The report identifies eight forces that are transforming the packaging business on a global scale. We take a critical look at them:

  • High concentration in the sector. Big mergers are creating unprecedented giants: Smurfit Kappa + WestRock, International Paper + DS Smith, Amcor + Berry. These groups have scale to compete on price, volume and R&D capacity simultaneously. For mid-sized companies, this reinforces the need to differentiate by specialization or service, not volume.
  • Market polarization. The gap between large global players and local companies is widening, but each customer segment has different purchasing criteria. Multinationals prioritize innovation, guaranteed supply and total cost. Leading national brands value design capability and flexibility. SMEs and regional retailers are looking for agility, customization and local service. This polarization is, paradoxically, an opportunity for those who know how to position themselves clearly.
  • Sustainability as a commodity. Sustainability has ceased to be a differentiating element and has become a market entry requirement, especially in Europe. What is relevant in the report is the data on the end consumer: in none of the markets analyzed (not even in the most advanced European markets) does sustainability appear among the top three purchasing criteria. Consumers continue to prioritize food safety, product shelf life and ease of use. It is regulations, not consumer demand, that are forcing change.
  • Competition in access to recycled materials. The demand for quality recycled materials already exceeds the available supply, which generates pressure on prices and is leading large groups to vertically integrate into recycling. Companies such as Alpla, Amcor and Coca-Cola are investing directly in recycling capacity to secure their supply. Post-consumer plastic recycling is growing at an annual rate of 9%.

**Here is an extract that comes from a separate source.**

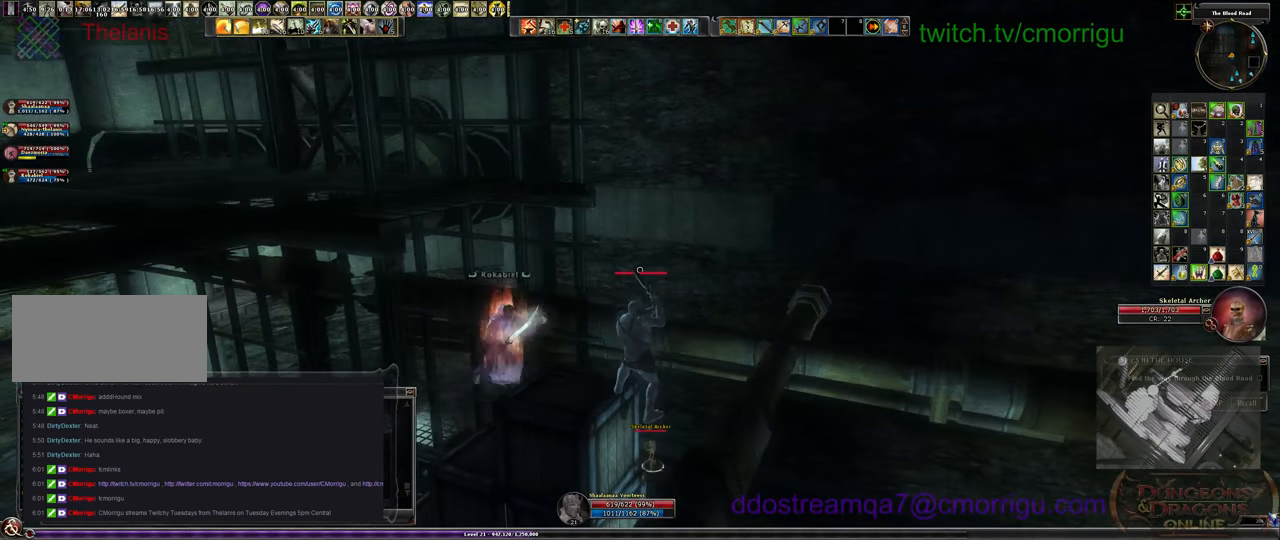
{"keys": ["space", "w"], "events": [[34, "w", "down"], [100, "space", "down"]]}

  • Increased complexity in demand. Constant innovation in formats, the proliferation of SKUs, shorter runs and different channel requirements (retail, e-commerce, foodservice, pharmaceutical) are putting pressure on production planning and demanding greater flexibility. For machinery manufacturers, this translates into a growing demand for modular solutions, with quick format changeovers and the ability to adapt to short runs.
  • AI and digital tools. Artificial intelligence has concrete and already operational applications throughout the process: from packaging design and recipe optimization to predictive maintenance, machine vision defect detection, supply chain management and business development. For machine builders, digitization also opens up a path to recurring revenue models based on digital services.

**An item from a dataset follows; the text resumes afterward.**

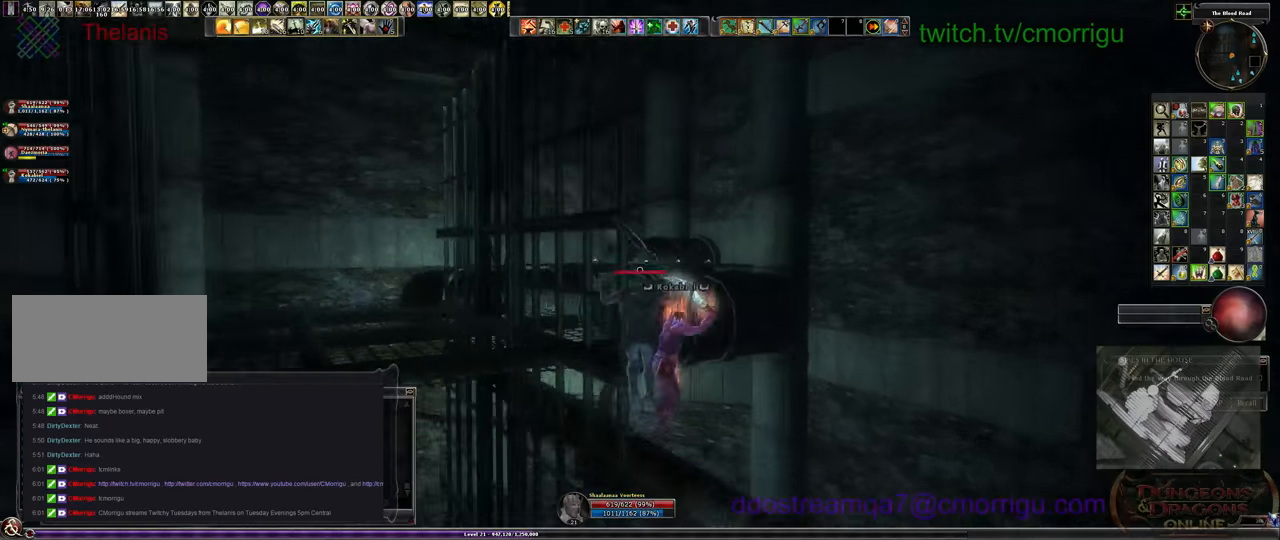
{"keys": ["w"], "events": [[433, "space", "up"]]}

  • Growing competition from low-cost countries. China now accounts for 35% of global packaging machinery production (up from 20% in 2019) and has become the sector’s third largest export powerhouse with more than $6 billion in international sales in 2024, driven by government programs to support advanced manufacturing. Germany holds 25% of global production and Italy 15%. Chinese competition is no longer limited to the low-cost segment: it is escalating towards increasingly advanced technology.
  • New business models. Incipiently, servitization models are emerging in both packaging manufacturers (returnable packaging management, deposit systems) and machinery (pay-per-use, remote monitoring, digital upgrades). The European PPWR Regulation, with its requirements on reusable packaging and return systems, can significantly accelerate this process.